Шаг вперед делают трое, и я в том числе.
– Нам будет очень трудно договориться, – сказал мне через несколько дней Аугусто Сесар Сандино. – Вас, гринго, многие считают людоедами.
Во сне я ничего не боялся. Двадцать лет, капральский шеврон – и все пули пролетают мимо. Смущало лишь одно. Самым краешком сознания я чувствовал – нет, знал! – что даже здесь меня не оставили одного. Мертвый Николя Легран стоит рядом и тоже видит мой сон.
7
– Все рысью да рысью, – осуждающе молвил Яцек-ездовой. – Заморим коней-то! На шаг переходить надо, на шаг!..
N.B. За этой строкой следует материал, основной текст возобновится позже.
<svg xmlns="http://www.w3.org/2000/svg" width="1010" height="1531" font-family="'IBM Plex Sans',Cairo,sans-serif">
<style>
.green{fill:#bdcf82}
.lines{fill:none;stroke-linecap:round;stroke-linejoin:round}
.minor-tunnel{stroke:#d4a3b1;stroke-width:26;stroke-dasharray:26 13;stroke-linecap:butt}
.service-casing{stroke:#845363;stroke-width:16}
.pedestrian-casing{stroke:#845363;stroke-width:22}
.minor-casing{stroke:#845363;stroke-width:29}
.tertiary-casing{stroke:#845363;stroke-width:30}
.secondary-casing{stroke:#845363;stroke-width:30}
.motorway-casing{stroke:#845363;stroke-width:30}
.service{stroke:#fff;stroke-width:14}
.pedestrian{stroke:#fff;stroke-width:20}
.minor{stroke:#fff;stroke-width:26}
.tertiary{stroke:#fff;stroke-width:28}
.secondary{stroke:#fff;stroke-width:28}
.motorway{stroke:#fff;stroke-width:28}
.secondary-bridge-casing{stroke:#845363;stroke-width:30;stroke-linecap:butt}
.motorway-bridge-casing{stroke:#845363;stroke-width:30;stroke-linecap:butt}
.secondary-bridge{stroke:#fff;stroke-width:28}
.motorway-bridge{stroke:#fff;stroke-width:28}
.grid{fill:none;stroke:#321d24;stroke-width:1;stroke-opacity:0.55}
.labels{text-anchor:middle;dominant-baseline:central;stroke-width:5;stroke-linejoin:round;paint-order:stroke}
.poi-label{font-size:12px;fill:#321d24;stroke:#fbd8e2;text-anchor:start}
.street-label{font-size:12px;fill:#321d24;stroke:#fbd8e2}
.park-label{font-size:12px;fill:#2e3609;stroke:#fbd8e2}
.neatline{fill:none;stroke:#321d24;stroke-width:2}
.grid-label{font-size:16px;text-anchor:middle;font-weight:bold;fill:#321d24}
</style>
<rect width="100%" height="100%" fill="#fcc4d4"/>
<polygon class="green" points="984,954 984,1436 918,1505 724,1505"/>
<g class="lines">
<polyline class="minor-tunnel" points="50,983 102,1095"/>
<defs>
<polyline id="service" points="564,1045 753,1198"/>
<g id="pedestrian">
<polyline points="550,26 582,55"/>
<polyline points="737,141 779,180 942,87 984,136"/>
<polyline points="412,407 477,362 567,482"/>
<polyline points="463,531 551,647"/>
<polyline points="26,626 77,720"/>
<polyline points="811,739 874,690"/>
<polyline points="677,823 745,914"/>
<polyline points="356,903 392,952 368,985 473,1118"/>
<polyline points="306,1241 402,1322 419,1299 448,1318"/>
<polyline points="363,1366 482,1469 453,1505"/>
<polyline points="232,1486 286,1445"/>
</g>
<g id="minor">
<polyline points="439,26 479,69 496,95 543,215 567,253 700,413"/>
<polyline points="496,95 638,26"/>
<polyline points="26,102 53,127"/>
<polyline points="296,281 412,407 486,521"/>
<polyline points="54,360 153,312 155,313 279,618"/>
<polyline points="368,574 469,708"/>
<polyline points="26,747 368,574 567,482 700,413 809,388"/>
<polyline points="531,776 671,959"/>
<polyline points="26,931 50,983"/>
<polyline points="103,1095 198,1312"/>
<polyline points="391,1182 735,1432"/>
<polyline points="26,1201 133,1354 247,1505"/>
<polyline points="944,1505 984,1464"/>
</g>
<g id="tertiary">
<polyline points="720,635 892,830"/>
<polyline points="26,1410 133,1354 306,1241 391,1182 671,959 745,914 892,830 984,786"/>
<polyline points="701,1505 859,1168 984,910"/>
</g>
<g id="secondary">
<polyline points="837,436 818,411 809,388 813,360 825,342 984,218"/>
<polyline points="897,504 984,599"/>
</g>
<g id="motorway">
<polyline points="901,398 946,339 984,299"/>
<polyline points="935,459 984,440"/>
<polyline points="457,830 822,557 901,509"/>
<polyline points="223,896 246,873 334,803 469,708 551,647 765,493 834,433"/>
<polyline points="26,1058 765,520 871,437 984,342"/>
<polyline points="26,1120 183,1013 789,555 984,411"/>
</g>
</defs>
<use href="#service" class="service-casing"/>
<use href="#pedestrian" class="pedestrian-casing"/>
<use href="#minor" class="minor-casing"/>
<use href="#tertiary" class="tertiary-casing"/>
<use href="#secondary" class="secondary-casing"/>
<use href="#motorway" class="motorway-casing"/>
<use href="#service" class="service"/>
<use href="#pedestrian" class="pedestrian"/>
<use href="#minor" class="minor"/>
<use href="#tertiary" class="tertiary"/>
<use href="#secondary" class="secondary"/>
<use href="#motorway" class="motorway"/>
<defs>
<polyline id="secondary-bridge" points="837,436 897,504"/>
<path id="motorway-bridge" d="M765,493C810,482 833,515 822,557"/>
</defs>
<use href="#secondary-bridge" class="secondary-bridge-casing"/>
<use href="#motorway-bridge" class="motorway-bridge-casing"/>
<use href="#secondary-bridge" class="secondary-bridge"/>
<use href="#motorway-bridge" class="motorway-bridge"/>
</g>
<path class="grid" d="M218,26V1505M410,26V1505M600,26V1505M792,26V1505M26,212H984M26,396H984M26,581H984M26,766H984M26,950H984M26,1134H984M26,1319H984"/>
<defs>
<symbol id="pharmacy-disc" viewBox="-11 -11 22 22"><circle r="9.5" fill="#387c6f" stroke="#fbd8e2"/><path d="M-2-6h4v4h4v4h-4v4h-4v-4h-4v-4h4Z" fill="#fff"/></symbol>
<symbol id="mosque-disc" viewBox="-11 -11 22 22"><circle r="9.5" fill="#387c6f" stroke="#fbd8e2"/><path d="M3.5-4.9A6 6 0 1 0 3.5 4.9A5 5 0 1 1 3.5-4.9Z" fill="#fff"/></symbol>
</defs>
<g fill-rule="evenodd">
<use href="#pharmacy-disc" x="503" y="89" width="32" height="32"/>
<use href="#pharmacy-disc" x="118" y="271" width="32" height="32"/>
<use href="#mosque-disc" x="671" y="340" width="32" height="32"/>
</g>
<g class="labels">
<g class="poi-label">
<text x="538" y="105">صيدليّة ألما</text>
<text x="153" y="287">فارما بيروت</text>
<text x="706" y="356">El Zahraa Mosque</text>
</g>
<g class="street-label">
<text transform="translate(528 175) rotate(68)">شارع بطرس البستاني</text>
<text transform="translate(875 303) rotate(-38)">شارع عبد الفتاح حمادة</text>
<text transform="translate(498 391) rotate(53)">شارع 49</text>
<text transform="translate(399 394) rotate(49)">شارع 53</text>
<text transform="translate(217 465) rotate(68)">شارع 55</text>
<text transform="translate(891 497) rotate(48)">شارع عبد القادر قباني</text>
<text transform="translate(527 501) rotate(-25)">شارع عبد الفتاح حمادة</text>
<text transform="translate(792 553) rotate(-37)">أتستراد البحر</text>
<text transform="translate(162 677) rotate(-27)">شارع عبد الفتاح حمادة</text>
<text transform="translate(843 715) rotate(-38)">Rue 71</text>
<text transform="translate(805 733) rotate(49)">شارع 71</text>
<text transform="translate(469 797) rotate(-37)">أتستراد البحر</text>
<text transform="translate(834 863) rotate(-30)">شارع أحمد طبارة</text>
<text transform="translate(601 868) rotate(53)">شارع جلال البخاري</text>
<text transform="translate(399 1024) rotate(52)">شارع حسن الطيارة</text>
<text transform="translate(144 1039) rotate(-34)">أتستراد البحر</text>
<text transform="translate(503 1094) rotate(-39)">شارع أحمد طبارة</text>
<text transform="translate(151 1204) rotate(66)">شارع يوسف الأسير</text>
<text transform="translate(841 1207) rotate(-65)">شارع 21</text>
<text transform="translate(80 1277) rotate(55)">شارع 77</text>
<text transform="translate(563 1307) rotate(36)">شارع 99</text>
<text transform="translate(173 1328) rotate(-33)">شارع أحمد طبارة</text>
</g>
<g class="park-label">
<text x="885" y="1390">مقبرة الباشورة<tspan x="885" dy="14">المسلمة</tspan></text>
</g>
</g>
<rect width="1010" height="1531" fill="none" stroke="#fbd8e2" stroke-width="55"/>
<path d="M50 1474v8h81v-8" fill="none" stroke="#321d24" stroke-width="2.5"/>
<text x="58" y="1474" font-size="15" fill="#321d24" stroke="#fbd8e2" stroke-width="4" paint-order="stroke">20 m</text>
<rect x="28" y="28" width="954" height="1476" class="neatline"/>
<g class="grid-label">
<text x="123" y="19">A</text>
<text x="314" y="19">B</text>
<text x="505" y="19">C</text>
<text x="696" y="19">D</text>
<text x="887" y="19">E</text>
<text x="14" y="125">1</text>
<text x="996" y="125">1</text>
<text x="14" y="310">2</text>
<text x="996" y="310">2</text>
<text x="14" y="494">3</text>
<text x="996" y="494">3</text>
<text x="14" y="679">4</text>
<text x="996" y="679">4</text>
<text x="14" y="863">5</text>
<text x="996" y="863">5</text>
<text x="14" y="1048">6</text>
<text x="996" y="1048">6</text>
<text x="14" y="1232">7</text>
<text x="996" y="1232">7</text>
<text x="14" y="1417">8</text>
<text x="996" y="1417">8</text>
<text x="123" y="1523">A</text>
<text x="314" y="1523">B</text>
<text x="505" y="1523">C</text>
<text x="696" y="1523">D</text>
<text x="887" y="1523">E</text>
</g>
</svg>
Парень был не слишком разговорчив, но, видать, проняло. И в самом деле, шли быстро, средней рысью, упряжные еле успевали за строем. Как объяснил Яцек, для таких дел есть особые породы, так и именуемые – рысаки. Тачанку же везли обычные лошади из обоза. Колонна растянулась, передовые ушли чуть ли не к горизонту, повозки же заметно отставали. Пулеметный «поезд» катился как раз между основными силами и арьергардом.